§ ASSIGNMENT
In the data below, find the line containing "index mcp: (275, 879)", then set down that line and every later line up to and including the line containing "index mcp: (366, 436)", exactly.

§ DATA
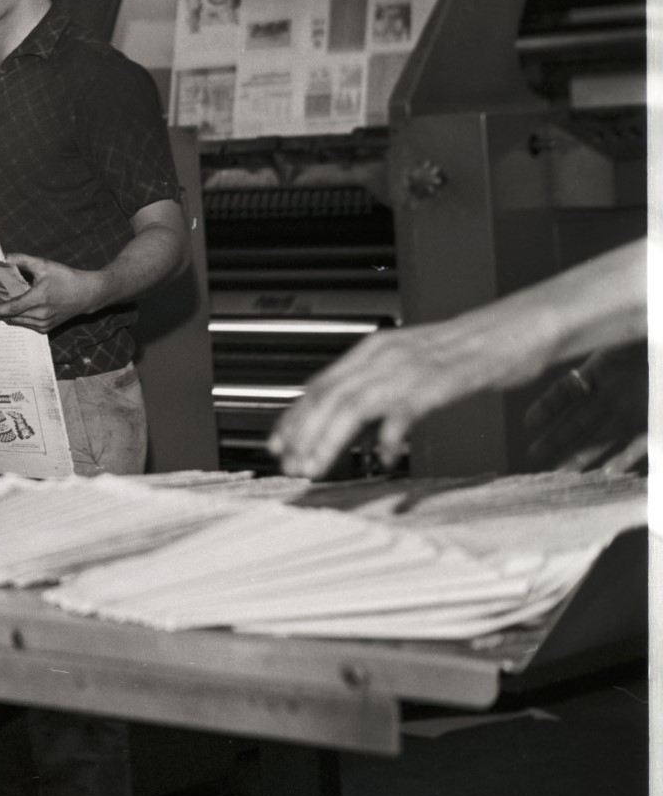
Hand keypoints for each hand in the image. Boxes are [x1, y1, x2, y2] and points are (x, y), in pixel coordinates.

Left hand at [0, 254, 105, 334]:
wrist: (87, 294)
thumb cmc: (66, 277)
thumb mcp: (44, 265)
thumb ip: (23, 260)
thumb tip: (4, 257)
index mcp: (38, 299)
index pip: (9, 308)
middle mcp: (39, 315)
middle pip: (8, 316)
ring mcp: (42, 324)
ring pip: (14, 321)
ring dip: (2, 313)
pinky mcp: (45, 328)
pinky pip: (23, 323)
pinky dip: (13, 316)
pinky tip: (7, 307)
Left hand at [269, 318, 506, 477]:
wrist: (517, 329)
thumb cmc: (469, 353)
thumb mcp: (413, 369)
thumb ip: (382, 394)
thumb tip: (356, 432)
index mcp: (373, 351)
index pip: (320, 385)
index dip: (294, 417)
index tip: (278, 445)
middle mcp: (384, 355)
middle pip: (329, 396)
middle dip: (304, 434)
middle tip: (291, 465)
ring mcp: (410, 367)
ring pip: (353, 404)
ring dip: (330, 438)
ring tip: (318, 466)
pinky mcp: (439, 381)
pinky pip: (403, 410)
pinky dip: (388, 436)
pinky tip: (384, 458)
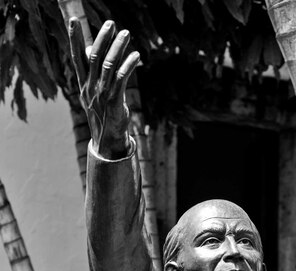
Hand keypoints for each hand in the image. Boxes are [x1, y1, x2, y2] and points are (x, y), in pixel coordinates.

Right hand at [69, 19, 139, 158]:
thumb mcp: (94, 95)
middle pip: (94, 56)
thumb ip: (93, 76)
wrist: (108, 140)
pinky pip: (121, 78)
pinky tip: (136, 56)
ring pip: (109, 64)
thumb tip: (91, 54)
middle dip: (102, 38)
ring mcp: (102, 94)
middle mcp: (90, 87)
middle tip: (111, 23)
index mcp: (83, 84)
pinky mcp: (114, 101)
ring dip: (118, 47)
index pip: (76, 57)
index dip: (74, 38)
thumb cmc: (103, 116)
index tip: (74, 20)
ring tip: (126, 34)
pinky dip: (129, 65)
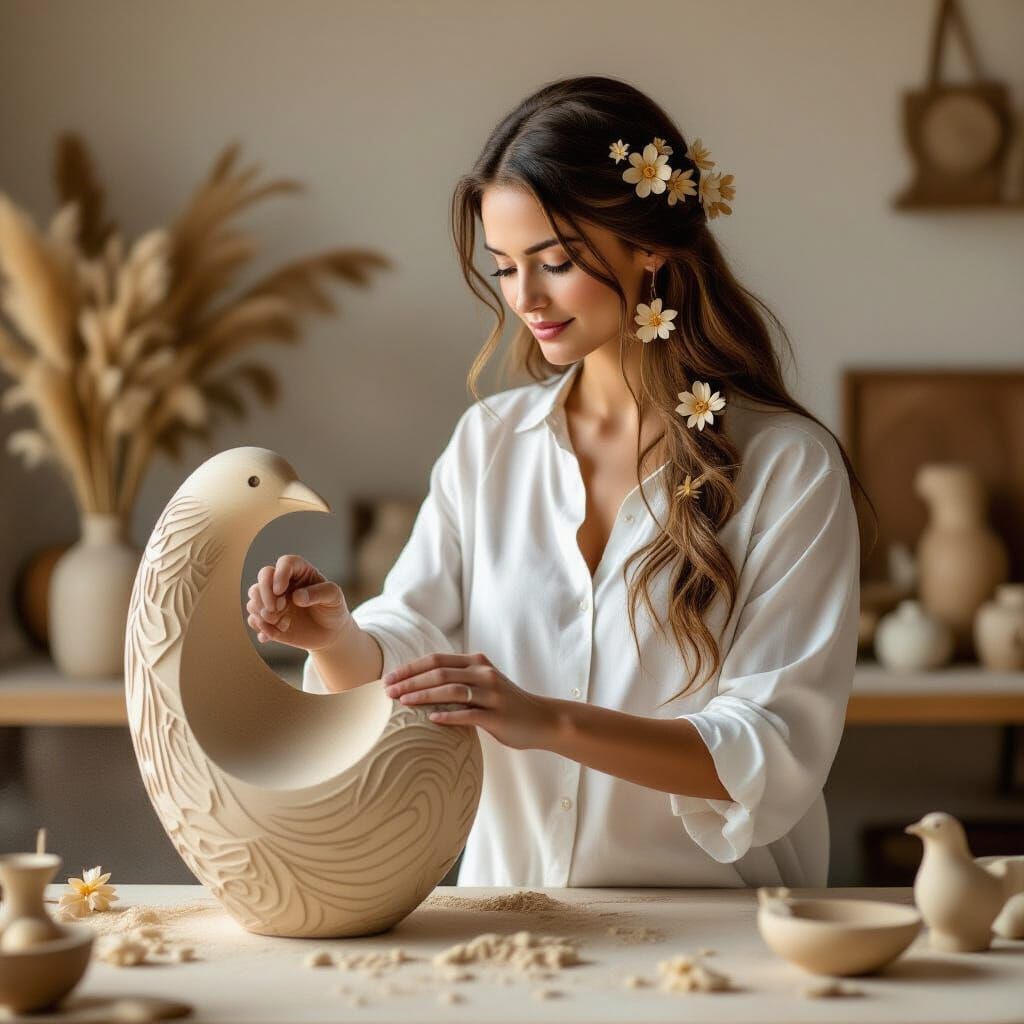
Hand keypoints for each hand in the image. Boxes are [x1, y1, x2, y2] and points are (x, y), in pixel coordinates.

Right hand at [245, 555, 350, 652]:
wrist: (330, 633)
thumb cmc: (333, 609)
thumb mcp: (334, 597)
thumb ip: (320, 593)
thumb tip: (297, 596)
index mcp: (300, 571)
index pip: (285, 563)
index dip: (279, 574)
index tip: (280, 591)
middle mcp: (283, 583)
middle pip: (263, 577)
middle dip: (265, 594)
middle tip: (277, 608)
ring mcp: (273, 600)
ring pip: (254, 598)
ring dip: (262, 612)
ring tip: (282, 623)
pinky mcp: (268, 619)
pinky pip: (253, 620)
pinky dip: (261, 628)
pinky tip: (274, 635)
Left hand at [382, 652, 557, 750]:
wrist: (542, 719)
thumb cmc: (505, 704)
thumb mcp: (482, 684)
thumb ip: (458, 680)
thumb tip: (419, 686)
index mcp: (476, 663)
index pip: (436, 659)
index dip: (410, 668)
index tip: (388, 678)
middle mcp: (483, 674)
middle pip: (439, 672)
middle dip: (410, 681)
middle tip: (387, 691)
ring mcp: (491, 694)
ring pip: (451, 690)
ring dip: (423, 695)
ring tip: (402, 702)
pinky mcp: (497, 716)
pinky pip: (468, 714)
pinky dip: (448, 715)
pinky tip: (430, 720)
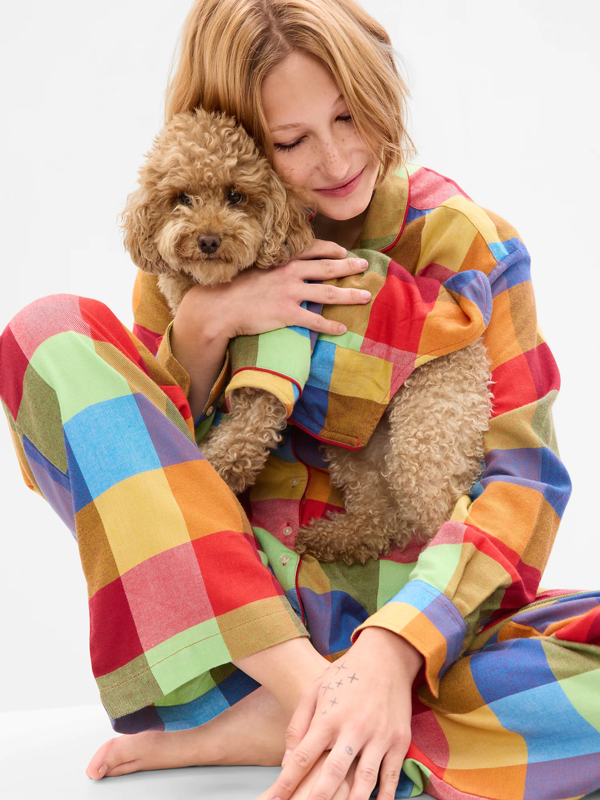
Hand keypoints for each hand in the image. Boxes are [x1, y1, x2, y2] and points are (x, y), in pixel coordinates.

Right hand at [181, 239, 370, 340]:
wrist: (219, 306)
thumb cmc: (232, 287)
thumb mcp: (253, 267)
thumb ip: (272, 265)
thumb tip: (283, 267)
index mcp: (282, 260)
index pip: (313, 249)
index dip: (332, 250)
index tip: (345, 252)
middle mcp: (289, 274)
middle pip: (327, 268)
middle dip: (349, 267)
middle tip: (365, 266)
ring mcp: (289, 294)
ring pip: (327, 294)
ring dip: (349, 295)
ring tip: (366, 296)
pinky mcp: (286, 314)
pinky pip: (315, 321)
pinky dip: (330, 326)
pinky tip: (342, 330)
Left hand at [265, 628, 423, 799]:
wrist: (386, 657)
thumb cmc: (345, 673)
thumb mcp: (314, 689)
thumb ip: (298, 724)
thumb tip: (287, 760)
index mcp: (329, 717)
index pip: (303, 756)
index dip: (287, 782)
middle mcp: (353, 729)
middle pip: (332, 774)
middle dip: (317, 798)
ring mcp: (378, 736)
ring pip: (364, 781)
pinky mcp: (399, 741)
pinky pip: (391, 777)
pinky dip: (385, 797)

* * *

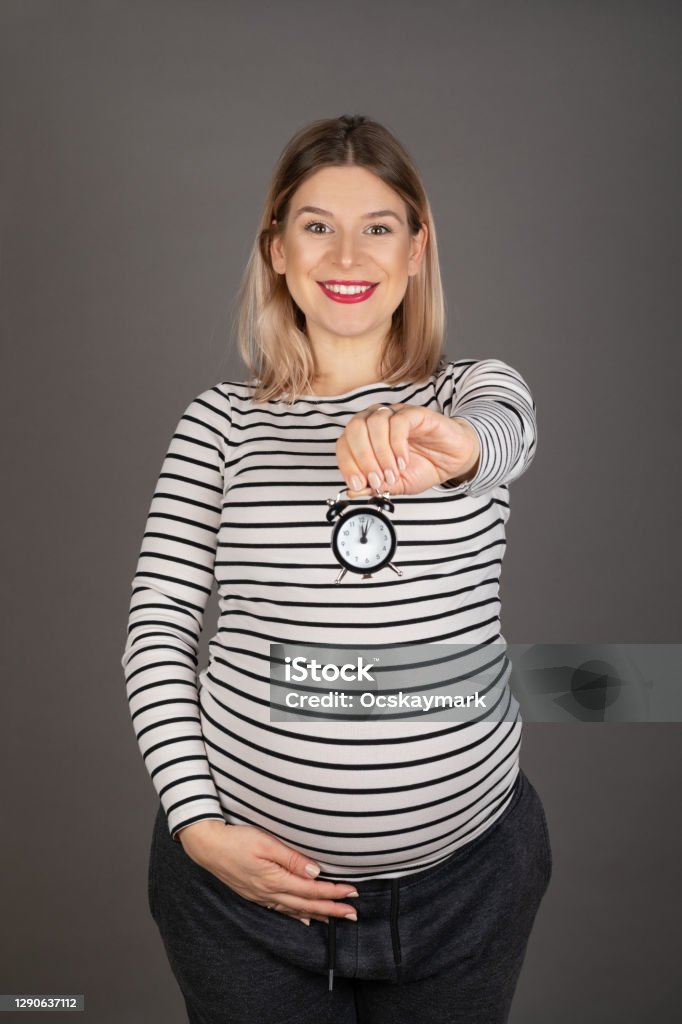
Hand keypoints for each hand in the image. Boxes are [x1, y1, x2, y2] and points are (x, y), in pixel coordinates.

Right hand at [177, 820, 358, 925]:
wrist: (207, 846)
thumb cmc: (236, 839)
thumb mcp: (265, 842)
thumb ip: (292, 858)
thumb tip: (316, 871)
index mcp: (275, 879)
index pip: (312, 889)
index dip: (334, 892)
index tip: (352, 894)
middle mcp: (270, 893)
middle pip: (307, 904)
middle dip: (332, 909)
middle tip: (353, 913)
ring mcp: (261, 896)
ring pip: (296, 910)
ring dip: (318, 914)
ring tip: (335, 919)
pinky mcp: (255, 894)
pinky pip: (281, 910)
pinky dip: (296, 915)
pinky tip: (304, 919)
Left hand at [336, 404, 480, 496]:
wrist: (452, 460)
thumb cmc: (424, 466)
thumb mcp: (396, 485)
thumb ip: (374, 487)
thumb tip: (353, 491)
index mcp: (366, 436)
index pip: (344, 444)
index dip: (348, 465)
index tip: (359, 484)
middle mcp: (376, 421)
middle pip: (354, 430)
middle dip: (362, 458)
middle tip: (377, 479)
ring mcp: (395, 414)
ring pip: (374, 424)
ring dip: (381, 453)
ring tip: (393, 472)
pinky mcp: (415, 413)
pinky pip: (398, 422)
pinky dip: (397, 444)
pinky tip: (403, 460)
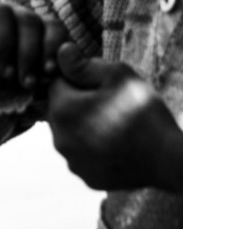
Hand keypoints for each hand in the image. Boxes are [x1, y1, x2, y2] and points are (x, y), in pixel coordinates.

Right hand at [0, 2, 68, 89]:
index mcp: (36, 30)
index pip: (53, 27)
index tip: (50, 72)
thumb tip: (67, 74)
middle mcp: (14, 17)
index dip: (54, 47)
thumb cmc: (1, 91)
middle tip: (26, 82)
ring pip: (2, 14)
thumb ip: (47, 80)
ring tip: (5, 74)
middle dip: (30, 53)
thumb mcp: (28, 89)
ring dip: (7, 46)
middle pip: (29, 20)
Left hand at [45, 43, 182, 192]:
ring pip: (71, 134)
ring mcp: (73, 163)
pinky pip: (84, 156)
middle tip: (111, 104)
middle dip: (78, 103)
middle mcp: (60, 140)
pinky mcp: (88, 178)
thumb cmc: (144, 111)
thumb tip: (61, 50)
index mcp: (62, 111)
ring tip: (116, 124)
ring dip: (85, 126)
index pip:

§ YOUR RESPONSE
index mcp: (275, 879)
index pip: (312, 889)
index dip: (334, 892)
index tip: (352, 894)
middle mcp: (270, 893)
middle pip: (307, 904)
middle dip: (332, 909)
middle tip: (353, 913)
ring mcp: (261, 896)
ring pip: (296, 910)
ring dip: (318, 914)
ring tip: (335, 919)
pinky mcp: (255, 894)
pinky pip: (281, 910)
pinky dip: (296, 915)
pinky tip: (304, 919)
Left hand at [336, 404, 480, 496]:
wrist: (452, 460)
thumb cmc: (424, 466)
thumb mcp: (396, 485)
thumb ip: (374, 487)
thumb tip: (353, 491)
index mcp: (366, 436)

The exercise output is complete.